Wladimir Iljitsch Uljanow alias Lenin ist stets eine Reizfigur geblieben, auch für die Linke (Stichwörter: autoritäre Parteikonzeption, Kronstadt et cetera). Anlässlich des 100. Todestags des Revolutionärs hat der Theatermacher und Sozialwissenschaftler Hjalmar Jorge Joffre-Eichhorn gemeinsam mit seinem Kollegen Patrick Anderson ein aussergewöhnliches Projekt realisiert: einen Band über Lenin, der rund hundert (!) kürzere Beiträge von Autor:innen aus über fünfzig Ländern versammelt. «The Heritage We (Don’t) Renounce» lautet der zweideutige Titel, auf Deutsch: Das Erbe, das wir (nicht) zurückweisen.
Entsprechend vielfältig sind die Texte: Es finden sich darunter Gedichte, kleine literarische Stücke wie ein von der Philosophin Sevgi Doğan fingiertes Gespräch zwischen Lenin und Rosa Luxemburg oder auch autobiografische Zugänge. Letzteres gilt etwa für den Beitrag der US-Politologin Jodi Dean, die davon berichtet, wie sie sich ein Lenin-Zitat tätowieren lassen wollte, dann aber Zweifel an dessen Authentizität bekam. Die Anekdote nimmt Dean zum Anlass, die Möglichkeitsbedingungen sozialer Umwälzungen zu reflektieren.

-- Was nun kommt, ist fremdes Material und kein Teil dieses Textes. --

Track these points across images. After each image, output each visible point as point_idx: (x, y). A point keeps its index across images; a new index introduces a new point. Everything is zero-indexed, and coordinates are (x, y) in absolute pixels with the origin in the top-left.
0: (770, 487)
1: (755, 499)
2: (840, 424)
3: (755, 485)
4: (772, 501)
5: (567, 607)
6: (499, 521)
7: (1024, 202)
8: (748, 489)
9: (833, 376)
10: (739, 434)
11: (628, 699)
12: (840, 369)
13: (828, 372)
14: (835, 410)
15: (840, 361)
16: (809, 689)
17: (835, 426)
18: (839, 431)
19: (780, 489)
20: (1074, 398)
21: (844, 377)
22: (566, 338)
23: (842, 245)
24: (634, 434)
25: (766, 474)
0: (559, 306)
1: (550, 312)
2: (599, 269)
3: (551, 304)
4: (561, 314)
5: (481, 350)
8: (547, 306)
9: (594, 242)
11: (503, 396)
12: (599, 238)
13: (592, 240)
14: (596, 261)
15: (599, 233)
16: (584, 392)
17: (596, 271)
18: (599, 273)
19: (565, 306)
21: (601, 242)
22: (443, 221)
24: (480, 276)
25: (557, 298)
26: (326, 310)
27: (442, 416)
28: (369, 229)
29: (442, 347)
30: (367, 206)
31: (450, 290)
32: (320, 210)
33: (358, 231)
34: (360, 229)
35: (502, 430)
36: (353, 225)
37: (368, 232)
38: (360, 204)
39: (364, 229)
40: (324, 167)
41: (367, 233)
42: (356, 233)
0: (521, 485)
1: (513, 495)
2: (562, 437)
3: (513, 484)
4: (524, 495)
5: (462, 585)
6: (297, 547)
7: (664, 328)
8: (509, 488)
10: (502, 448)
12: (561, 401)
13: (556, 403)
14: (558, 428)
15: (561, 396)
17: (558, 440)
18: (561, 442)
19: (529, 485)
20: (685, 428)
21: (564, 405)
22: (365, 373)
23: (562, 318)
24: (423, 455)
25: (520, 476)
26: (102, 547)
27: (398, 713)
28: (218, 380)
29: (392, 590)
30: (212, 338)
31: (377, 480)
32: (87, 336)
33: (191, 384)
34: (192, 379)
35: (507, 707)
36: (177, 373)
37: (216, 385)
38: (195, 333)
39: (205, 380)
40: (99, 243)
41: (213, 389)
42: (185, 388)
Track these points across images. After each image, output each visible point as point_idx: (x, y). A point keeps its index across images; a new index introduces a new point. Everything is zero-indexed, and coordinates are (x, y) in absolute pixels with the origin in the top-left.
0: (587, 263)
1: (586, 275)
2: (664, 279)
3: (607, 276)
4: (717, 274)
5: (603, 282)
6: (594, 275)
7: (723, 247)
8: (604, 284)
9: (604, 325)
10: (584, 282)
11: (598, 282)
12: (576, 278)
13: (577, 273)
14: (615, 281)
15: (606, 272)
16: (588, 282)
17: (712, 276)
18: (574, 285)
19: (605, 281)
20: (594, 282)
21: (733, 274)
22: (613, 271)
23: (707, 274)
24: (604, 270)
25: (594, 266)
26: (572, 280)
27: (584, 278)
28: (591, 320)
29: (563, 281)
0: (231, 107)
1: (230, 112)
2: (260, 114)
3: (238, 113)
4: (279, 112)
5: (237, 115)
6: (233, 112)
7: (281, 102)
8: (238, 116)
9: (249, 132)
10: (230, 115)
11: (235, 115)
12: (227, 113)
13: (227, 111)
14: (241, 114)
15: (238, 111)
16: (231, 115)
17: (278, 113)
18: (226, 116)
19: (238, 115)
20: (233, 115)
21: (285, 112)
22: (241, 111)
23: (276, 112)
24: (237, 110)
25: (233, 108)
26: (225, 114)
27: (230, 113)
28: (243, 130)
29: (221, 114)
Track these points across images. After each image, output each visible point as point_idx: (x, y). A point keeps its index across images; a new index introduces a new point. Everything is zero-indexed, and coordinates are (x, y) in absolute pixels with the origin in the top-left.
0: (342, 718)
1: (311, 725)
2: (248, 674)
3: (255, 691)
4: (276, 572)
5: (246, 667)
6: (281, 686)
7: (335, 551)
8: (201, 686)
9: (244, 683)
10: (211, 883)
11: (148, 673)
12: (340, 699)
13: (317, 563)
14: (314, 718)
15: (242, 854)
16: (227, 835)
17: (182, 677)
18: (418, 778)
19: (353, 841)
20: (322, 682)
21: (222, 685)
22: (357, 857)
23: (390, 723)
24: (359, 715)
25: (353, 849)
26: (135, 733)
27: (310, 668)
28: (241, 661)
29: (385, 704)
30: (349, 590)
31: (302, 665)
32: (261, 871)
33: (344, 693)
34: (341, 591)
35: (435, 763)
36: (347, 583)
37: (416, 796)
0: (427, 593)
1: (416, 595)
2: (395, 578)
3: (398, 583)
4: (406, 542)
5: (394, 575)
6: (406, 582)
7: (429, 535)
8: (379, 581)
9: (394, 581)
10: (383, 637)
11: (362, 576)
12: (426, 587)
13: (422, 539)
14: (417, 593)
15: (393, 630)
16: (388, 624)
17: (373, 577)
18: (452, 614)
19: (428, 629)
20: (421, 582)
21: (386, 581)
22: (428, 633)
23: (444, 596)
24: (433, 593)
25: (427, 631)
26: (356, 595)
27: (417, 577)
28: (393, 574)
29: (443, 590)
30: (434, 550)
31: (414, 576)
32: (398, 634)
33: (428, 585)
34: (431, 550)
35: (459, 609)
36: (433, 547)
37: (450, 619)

Konventioneller geht der schwedische Sozialtheoretiker Göran Therborn vor, für den Lenin einer der «Schöpfer des 20. Jahrhunderts» ist, was ja angesichts der Verheerungen, die diese Epoche kennzeichneten, ein ambivalenter Ehrentitel ist. Therborn streicht Lenins Internationalismus heraus, betont aber, dass der Bürgerkrieg die Bolschewiki zunehmend brutalisiert habe. Lesenswert ist auch der Text des französischen Philosophen Alain Badiou, der verhandelt, inwieweit es Revolutionen nicht primär um die Beseitigung des Alten, sondern um den Entwurf von radikal Neuem gehen sollte.
«Lenin. The Heritage We (Don’t) Renounce» ist wohl kein Buch, das man in die Hand nimmt und von vorne bis hinten durchliest, eher Stoff fürs wiederholte Schmökern. Inspirierendes findet sich darin in jedem Fall – sofern man des Englischen mächtig ist.